Third, statins [63,64] and aspirin [65,66] exhibit anti-cancer activity in MM cells. Although the distribution of aspirin between metformin (+) and metformin (−) was balanced, more patients were using statins in the metformin (+) group (33.11% versus 25.92%, Table 1). This imbalance in the use of statins might have exerted a residual confounding even though we had weighted the hazard ratios by PS. To further confirm that the lower risk of MM among the metformin (+) group would not be impacted by the use of statins, we additionally conducted a sensitivity analysis after excluding those who had used any statin. The respective hazard ratios comparing the metformin (+) to the metformin (−) groups were 0.653 (95% confidence interval: 0.532–0.800) in the ITT analysis and 0.350 (95% confidence interval: 0.257–0.478) in the PP analysis.
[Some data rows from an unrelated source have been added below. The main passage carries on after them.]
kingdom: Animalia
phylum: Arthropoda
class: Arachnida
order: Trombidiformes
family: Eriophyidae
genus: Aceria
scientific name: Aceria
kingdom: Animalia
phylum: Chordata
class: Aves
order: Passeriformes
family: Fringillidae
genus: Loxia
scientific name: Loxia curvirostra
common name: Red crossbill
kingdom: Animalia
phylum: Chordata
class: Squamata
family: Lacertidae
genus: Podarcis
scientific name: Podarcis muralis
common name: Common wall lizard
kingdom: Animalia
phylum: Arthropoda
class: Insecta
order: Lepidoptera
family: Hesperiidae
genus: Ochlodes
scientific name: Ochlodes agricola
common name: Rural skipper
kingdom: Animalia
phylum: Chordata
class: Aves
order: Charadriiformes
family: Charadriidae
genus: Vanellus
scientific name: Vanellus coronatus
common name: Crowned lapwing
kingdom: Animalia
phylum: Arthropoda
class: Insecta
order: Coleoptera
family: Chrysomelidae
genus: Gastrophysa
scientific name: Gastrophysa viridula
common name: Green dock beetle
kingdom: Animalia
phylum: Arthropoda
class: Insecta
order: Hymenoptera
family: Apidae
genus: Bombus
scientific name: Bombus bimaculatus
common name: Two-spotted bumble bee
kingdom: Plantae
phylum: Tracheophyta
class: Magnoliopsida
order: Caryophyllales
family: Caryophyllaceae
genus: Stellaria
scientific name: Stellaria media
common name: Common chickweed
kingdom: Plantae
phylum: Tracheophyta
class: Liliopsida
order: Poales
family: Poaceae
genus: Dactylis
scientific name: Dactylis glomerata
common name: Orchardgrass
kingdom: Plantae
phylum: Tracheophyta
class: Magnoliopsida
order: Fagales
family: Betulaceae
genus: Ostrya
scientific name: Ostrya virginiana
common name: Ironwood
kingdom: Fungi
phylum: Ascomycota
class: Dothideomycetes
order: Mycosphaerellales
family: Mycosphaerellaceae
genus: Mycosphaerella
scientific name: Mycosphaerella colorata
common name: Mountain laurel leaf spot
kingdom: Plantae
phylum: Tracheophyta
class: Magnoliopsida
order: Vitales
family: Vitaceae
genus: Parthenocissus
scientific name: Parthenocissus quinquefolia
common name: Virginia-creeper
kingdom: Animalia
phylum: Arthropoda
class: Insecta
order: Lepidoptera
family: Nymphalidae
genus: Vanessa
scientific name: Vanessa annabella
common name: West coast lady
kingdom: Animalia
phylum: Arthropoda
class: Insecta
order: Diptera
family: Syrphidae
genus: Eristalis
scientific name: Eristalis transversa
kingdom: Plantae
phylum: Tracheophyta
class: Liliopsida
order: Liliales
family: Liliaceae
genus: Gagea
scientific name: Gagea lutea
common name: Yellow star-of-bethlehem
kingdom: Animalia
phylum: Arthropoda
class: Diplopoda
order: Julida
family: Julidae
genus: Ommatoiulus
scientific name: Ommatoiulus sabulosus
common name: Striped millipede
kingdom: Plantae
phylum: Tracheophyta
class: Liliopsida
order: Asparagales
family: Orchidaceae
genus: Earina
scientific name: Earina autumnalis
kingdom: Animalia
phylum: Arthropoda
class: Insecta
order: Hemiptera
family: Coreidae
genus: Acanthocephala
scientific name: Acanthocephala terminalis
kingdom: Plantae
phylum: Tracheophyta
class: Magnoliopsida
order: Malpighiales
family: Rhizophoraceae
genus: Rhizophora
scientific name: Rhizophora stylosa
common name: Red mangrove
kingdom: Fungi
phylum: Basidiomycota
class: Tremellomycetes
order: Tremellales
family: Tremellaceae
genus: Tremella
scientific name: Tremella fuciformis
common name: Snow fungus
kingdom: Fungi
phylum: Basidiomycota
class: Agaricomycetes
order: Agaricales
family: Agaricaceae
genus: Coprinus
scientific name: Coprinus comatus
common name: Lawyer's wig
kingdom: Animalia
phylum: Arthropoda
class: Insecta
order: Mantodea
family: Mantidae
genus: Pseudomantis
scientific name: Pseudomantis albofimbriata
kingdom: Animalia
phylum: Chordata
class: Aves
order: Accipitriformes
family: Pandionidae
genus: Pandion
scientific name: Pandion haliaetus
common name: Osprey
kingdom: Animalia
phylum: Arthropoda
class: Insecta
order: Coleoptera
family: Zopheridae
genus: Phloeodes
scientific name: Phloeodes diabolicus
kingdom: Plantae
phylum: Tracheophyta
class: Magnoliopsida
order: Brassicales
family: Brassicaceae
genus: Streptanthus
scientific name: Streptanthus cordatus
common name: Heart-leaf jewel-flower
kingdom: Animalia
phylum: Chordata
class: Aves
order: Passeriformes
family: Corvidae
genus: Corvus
The consistency of the results supported the robustness of the findings.

Fourth, MM is an insidious disease with asymptomatic premalignant stages [1,2]. If the delayed diagnosis of MM differed significantly between the metformin (+) and metformin (−) groups, this might have caused a biased estimate. Therefore, more future studies are required to investigate the possible roles of other confounders.

Fifth, because MM related to genetic mutations are not studied, their potential confounding could not be excluded. However, if the MM-related genetic mutations did not distribute differentially between the metformin (−) and the metformin (+) groups, it was expected that the estimated hazard ratios would only bias toward the null.

Sixth, we did not have the pathology of bone marrow biopsies and/or aspiration for confirmation of MM diagnosis and for additional analyses.

4.7. Conclusions

Patients with type 2 diabetes mellitus who have been initiated with metformin therapy have a significantly lower risk of MM, especially when they adhere to the treatment.